The force of those ideas and the realization of living conditions in the modern world caused changes in the perception of Arab nations and created expectations in their social and political spheres of live. Social mobility, political and human rights, heightened material expectations, and the emancipation of women were some of the side effects of economic development. They were also powerful forces that pressed for change.
Instead of originating initiatives toward reforms, Arab elites put off the re-examination of their socio-political structures, leaving tensions within their societies to fester and spread among larger sections of the citizenry. The more infuriated the disaffected people grew, the more brutally their rulers applied the forces at their disposal.
This logjam has instigated a confrontation in which the leadership uses blunt force to impose political legitimacy. The opposition insists on political legitimation based on the people’s free will.
The rulers continuously tighten the screw as they fear being the first victims of change. When the rebellion broke out in Libya and Syria, Gaddafi and Assad even unleashed their armies on their own people and bombed their own cities.
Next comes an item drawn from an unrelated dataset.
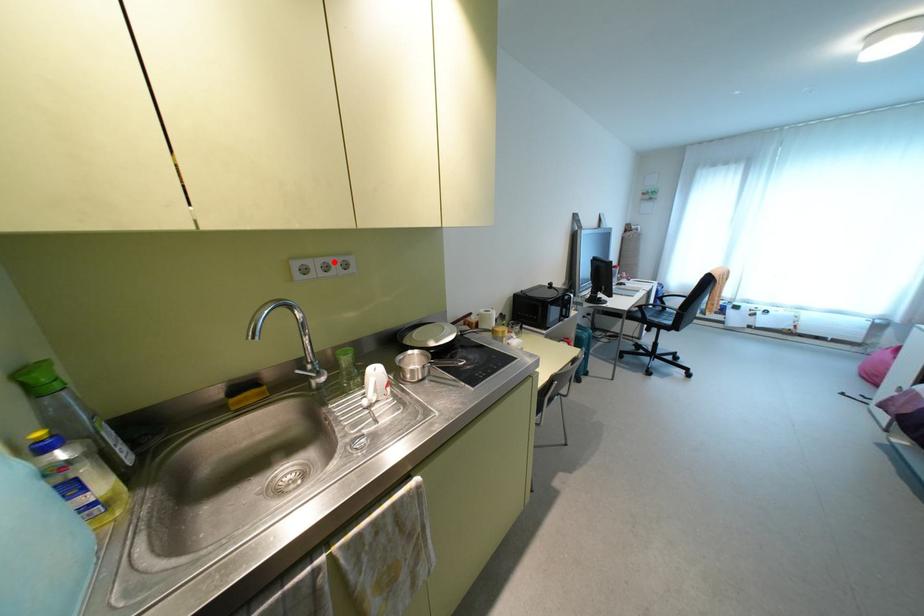
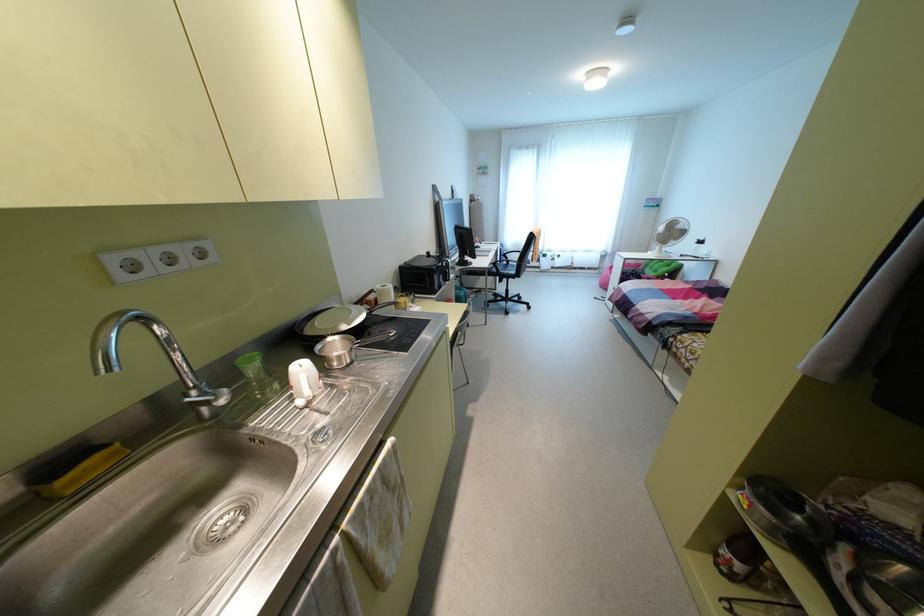
In the second image, find the point that corresponds to the highlighted location in the first image.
The root cause of today’s struggles in Arab lands is anchored in the Arab peoples’ refusal to continue serving oppressive and corrupt regimes and their leaders’ unwillingness to let their people choose their leaders themselves. Trust between the opposing sides is shattered beyond repair.
For some of the nations, the time for evolution has passed. The moment for revolution has arrived with all its excesses, brutalities, and destructiveness.
After the collapse of communism and disintegration of the Soviet Union, there was much talk in Washington about a new world order. Matters, however, did not move much beyond mere conversation.
The U.S. continued being in bed with absolutist regimes wherever this was politically and economically expedient. This policy still drives what America does in the Middle East. That is still the basis of America’s intervention in the Arab countries’ rebellions. It’s high time for the U.S. to seek alternative approaches to foreign affairs.
In January 1993, I published an article about the Middle East and American foreign policy toward the Arab world.
Here is one paragraph from it:
“Independent of any other considerations, the U.S. must actively encourage change in the region, challenging established regimes to introduce urgently needed reforms and withholding military and technical support from those Arab leaders who refuse to change.
At the same time, the U.S. should actively search for channels to communicate with those groups within these countries which seek viable routes toward more democratic societies.”
If we want to avoid the mayhem that has engulfed Libya, Iraq, Syria, and Yemen to spread to other Arab nations, Washington must change its policy toward the Middle East. The rapid transformation of the political, social, and economic systems in that region’s countries is conditio sine qua non.
A stable Arab world with democratic administrations and the rule of law, instead of being a region of death and destruction, would be a successful political and economic partner to the rest of the international community.